With Ford and Firestone already under fire on several fronts, the federal government now says it knows of 88 deaths believed to be linked to faulty tires.
Meanwhile, the chairman of Ford Motor Co. agreed today to testify before a congressional committee looking into the recall of 6.5 million tires and said his company would release to the public documents showing “what we knew, when we knew it and what we did about it.”
Also today, the Venezuelan consumer protection agency urged criminal prosecution of Ford and Firestone for their role in deadly traffic accidents there. The Venezuelan agency, Indecu, charges the companies suppressed information about defective tires on Ford vehicles.
“Thousands of tires still on the road, must be recalled,” said Samuel Ruh Rios, the agency president. “Ford and Firestone are guilty of negligence. They lied and deceived customers.”
Ford CEO Jacques Nasser defended Ford against today’s allegations and blamed Firestone for producing bad tires. He called Rios allegations “completely unfounded.”
“We’ve had impeccable business practices in Venezuela and throughout the world,” Nasser said. “We’re going to work with Indecu to resolve this and we’re going to begin that very quickly.”

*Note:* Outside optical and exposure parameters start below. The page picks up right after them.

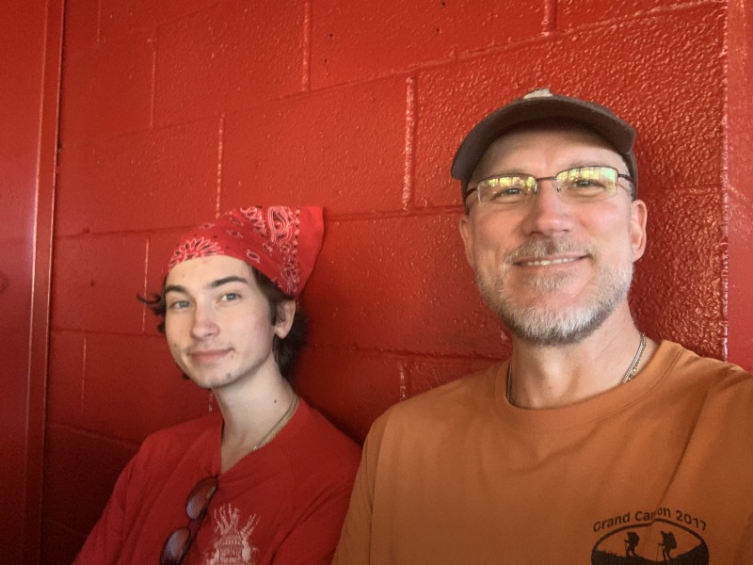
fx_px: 696
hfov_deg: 56.8
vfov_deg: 44.2
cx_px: 376
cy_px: 282
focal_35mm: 32
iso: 250
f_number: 2.2
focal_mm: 2.87
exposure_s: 1/40
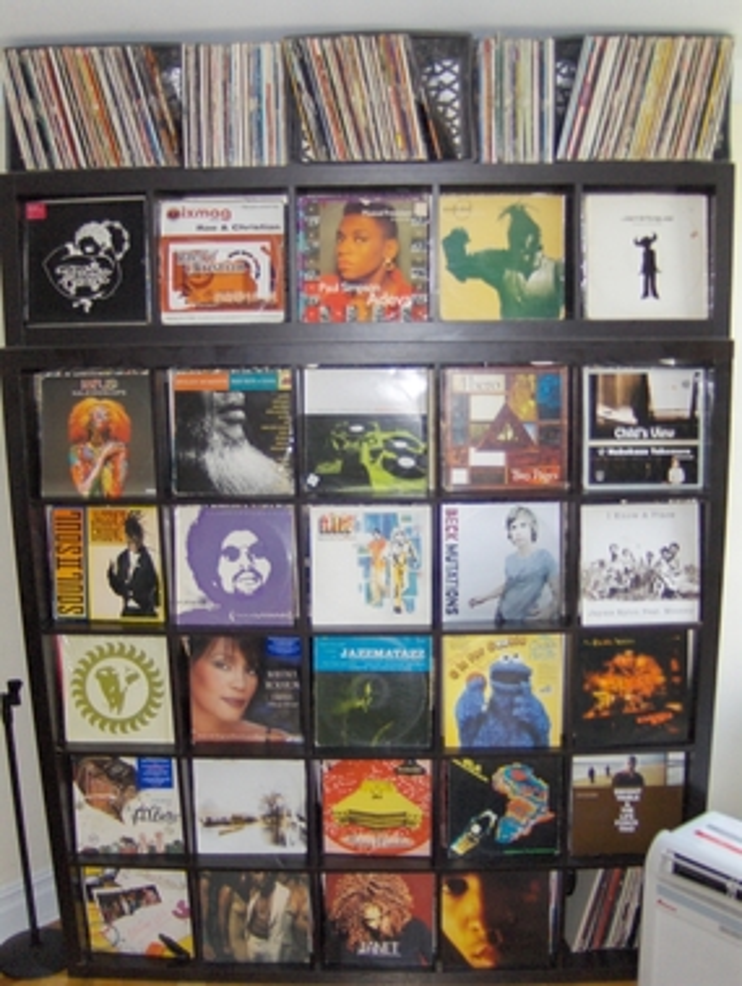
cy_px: 493
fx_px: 999
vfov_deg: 52.6
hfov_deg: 40.8
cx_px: 371
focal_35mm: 35
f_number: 2.8
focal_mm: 7.5
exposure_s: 1/60
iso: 100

Death Toll Rises The National Highway Traffic Safety Administration announced this afternoon it has now received 1,400 complaints involving 250 injuries and 88 deaths in the United States believed to be attributable to faulty tires. Those numbers have increased from 750 complaints involving 100 injuries and 62 deaths.

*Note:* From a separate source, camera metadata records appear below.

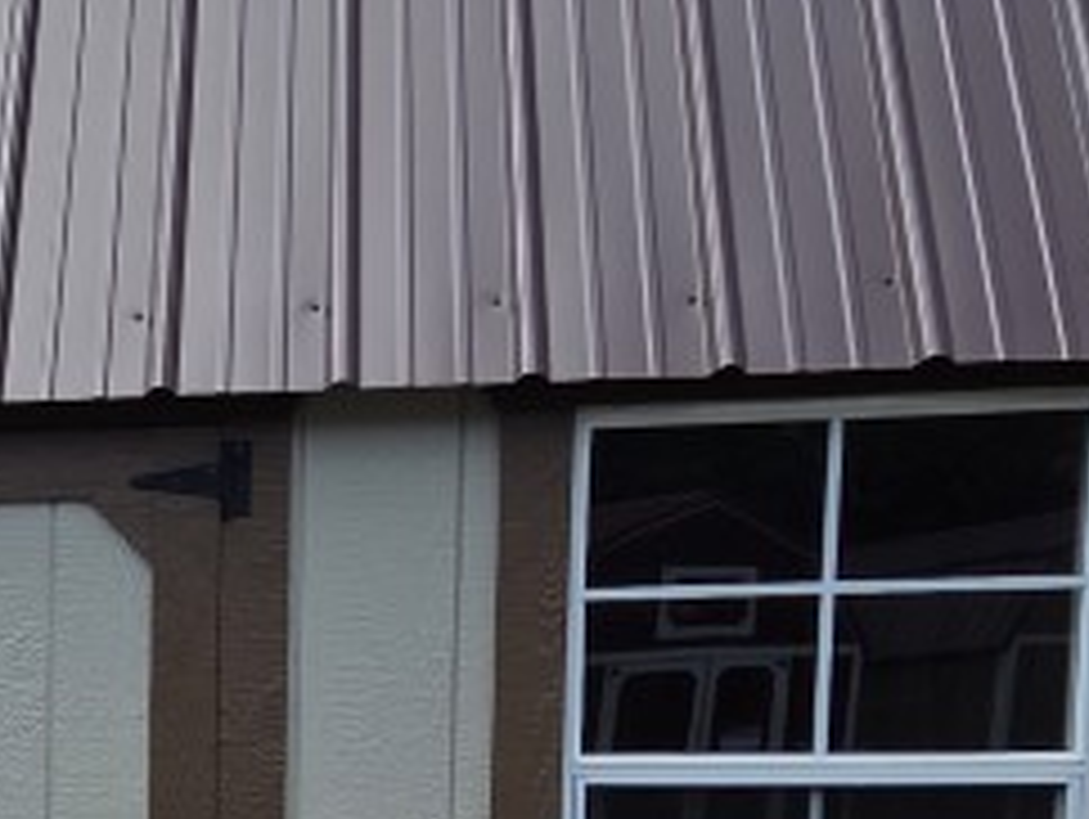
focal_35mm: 55
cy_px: 918
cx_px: -108
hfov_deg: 31.1
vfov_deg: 24.7
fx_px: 1732
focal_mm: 2.2
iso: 50
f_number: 2.2
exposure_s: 1/1328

The agency is investigating accidents that may have been the result of blowouts, tread separation and other problems with the Firestone tires.
Firestone announced the recall of 6.5 million Wilderness AT, ATX and ATX II tires in the United States on Aug. 9, three months after NHTSA began its probe, but nine months after Ford started recalling tires overseas.
Ford and Firestone have said they do not know the cause of the problems, but based the recall on data showing a complaint rate for the tires under recall far higher than for other tires.
In unrelated incidents, Firestone is facing a strike by 8,000 union members that may start Saturday and a California judge said he may order a recall of up to 2 million Ford vehicles, saying they are prone to stalling. (See related story.)
CEO Will Testify
At a press conference in Detroit, Nasser expressed sympathy to any victims of accidents due to faulty tires on the company’s vehicles.
“At this point it’s a very difficult situation to everyone,” Nasser said. “I’d like you to know we’re sorry that these tires are on our vehicles and I’m depressed about the resulting anxiety, injuries and deaths.”
Nasser has said he will attend House subcommittee hearings on Sept. 6. Previously, Nasser said he was too busy managing the tire recall, and would send subordinates to testify in front of the committee.
Bridgestone/Firestone Chief Executive Masatoshi Ono also is expected to testify at the House hearing. The Senate is holding hearings on Sept. 12.
So far, Nasser said, 1.5 million tires — or 22 percent of the tires being recalled — have been replaced.
Venezuela Points Fingers
In Venezuela, the president of the nation’s consumer agency said Ford and Firestone shared responsibility for the problems and suppressed information that could have saved lives.